Hickory shakes his head. ‘There are Leatherhead checkpoints at every intersection surrounding the fortress. Spotlights, barbed wire, the works. Soon as I saw them, I knew I’d never have a chance. And don’t get me started on the lava. Nasty stuff.’
‘Wait,’ I say, ‘what?’
‘Lava. Molten rock. Gunky fire?’
‘I know what lava is. What’s it doing around Roth’s lair?’
‘It’s streaming through a weakened gateway,’ Hickory says. ‘Corridors are full of the stuff now.
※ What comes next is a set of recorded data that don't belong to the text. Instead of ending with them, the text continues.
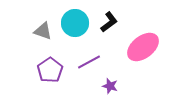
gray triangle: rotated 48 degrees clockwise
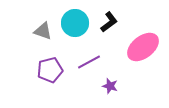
purple pentagon: rotated 20 degrees clockwise
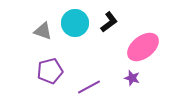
purple line: moved 25 px down
purple pentagon: moved 1 px down
purple star: moved 22 px right, 8 px up
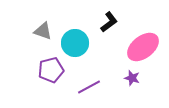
cyan circle: moved 20 px down
purple pentagon: moved 1 px right, 1 px up
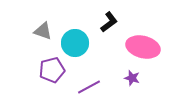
pink ellipse: rotated 52 degrees clockwise
purple pentagon: moved 1 px right
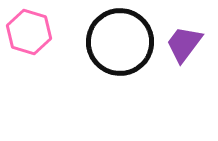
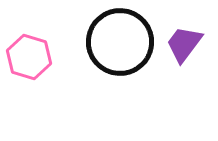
pink hexagon: moved 25 px down
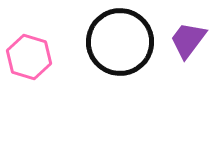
purple trapezoid: moved 4 px right, 4 px up
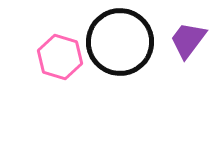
pink hexagon: moved 31 px right
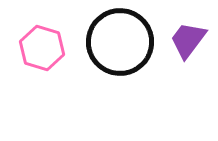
pink hexagon: moved 18 px left, 9 px up
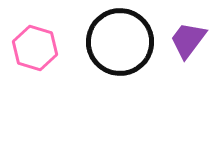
pink hexagon: moved 7 px left
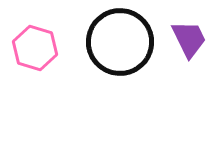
purple trapezoid: moved 1 px right, 1 px up; rotated 117 degrees clockwise
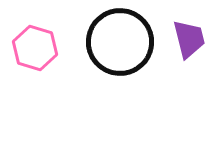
purple trapezoid: rotated 12 degrees clockwise
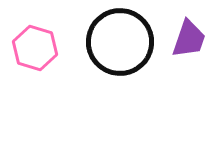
purple trapezoid: rotated 33 degrees clockwise
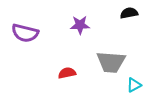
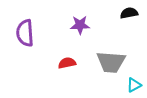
purple semicircle: rotated 72 degrees clockwise
red semicircle: moved 10 px up
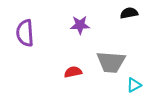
red semicircle: moved 6 px right, 9 px down
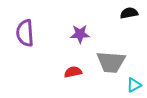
purple star: moved 9 px down
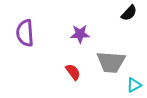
black semicircle: rotated 144 degrees clockwise
red semicircle: rotated 66 degrees clockwise
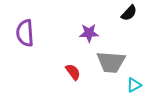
purple star: moved 9 px right, 1 px up
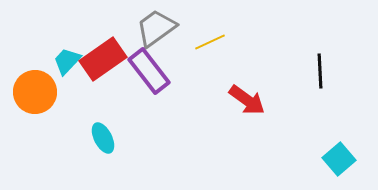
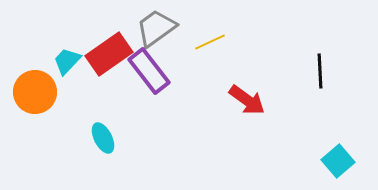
red rectangle: moved 6 px right, 5 px up
cyan square: moved 1 px left, 2 px down
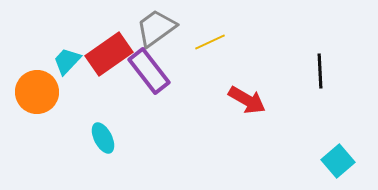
orange circle: moved 2 px right
red arrow: rotated 6 degrees counterclockwise
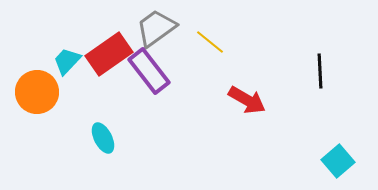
yellow line: rotated 64 degrees clockwise
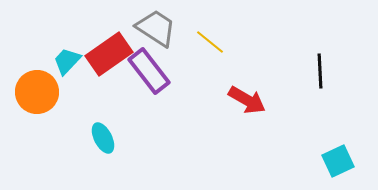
gray trapezoid: rotated 69 degrees clockwise
cyan square: rotated 16 degrees clockwise
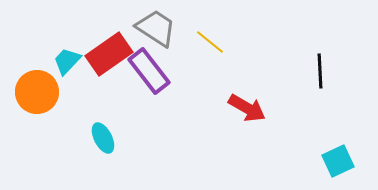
red arrow: moved 8 px down
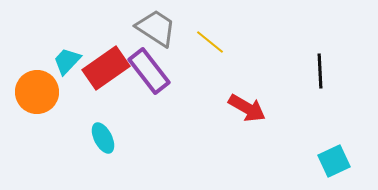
red rectangle: moved 3 px left, 14 px down
cyan square: moved 4 px left
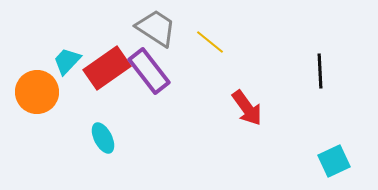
red rectangle: moved 1 px right
red arrow: rotated 24 degrees clockwise
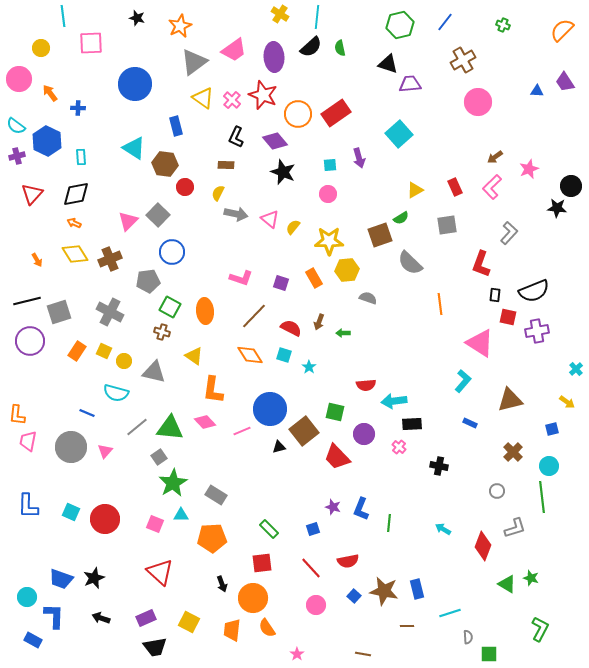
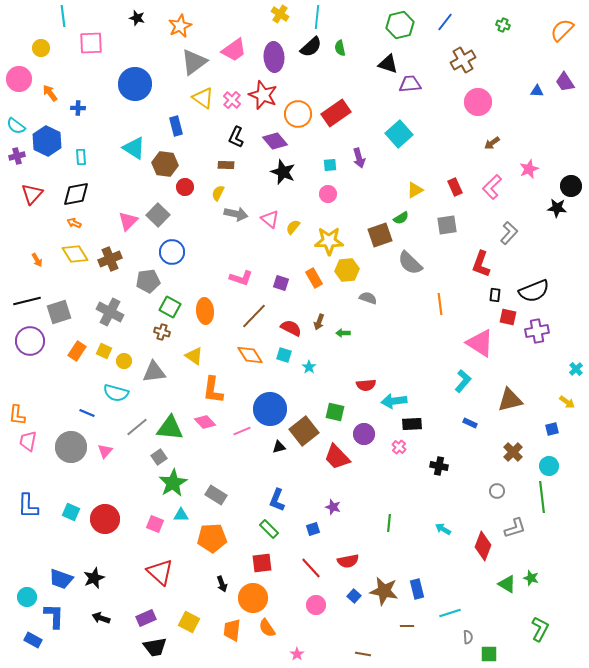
brown arrow at (495, 157): moved 3 px left, 14 px up
gray triangle at (154, 372): rotated 20 degrees counterclockwise
blue L-shape at (361, 509): moved 84 px left, 9 px up
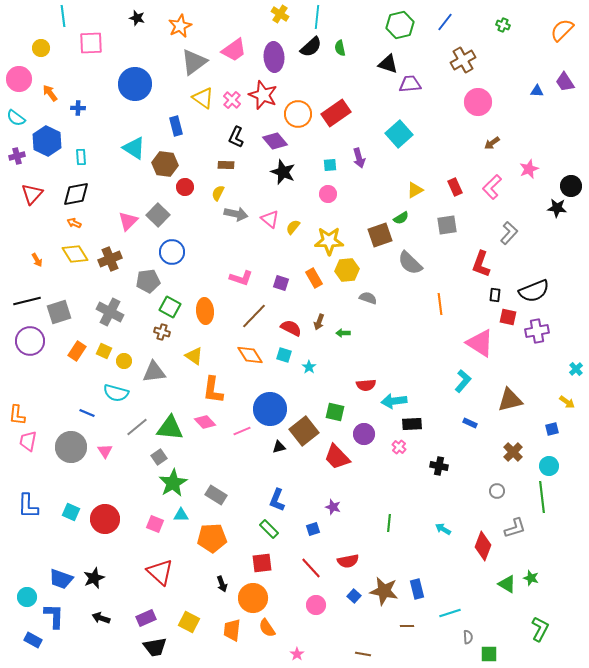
cyan semicircle at (16, 126): moved 8 px up
pink triangle at (105, 451): rotated 14 degrees counterclockwise
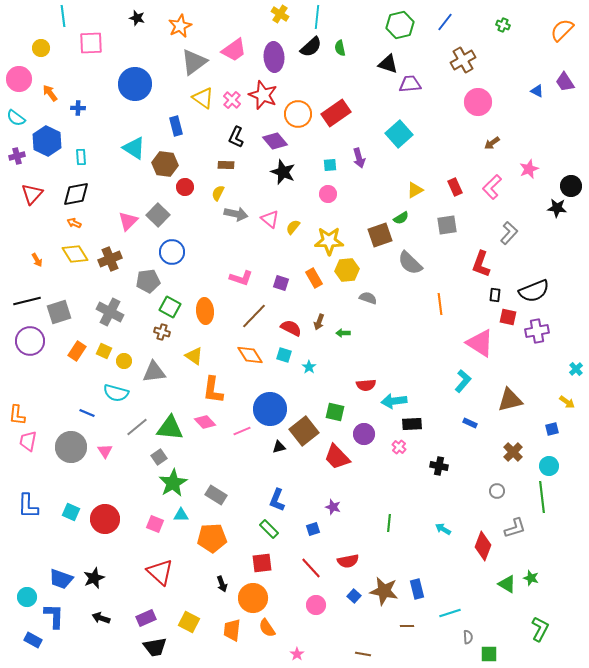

Spewing down stairwells, over balconies – you think those waterfalls in the
Manor were impressive, wait till you see a lavafall.’
‘I can imagine,’ Violet says, breathless and wide-eyed.
‘Don’t even think about it,’ I tell her, and nod at Elsa’s notes. ‘Does she say anything about the corridor beyond the gateway?’
‘Just that Roth turned it into a road.’
‘Okay, so we break away from the convoy as soon as we’re inside. Find a hallway or a door, and hope the Manor shifts us far away from Roth and his fortress and … and –’
And everyone in it.
I stare at the charts, heart rattling my rib cage. It kills me that Dad’s in that place. That we’re gonna be so close and yet so far. That we can’t rescue him and the rest of Roth’s prisoners before we find the Cradle.
We just can’t risk it.
Get to the Cradle, he told me on the train. I love you.
Violet gives my shoulder a gentle squeeze. ‘We’ll head back and get him, Jane.’
‘As soon as we can,’ Hickory adds. He nods at Masaru, Elsa and the red-cloaks. ‘What about them? We leaving them behind on the plateau?’
‘Masaru, definitely,’ Yaku says. ‘He wants to be captured. He will alert the Gorani to our presence the first chance he gets. Elsa cannot be trusted either, but this is not my decision.’
Elsa isn’t glaring at us anymore. If she wasn’t gagged, she’d be smiling. She knows we need her alive.
‘I know she betrayed you, Jane,’ Hickory says quietly, ‘but the mission comes first. We can’t just wander aimlessly and hope the Manor sets us on the right track. The place is falling apart. Even if it wanted to help us, it might not be able to. What do we know about this path to the Cradle she mentioned, apart from the spike pit near the end of it?’
‘Not much,’ I say. ‘Nothing.’
Violet cracks her knuckles. ‘Let’s remedy that, then.’
I nod at Aki to show him everything’s okay, and head to the back of the plane with the others. Masaru hums into his gag when we pass him. Yaku plucks Elsa’s from her mouth.
She spits at our feet. ‘That Gorani better not break my plane. Betty needs a soft touch.’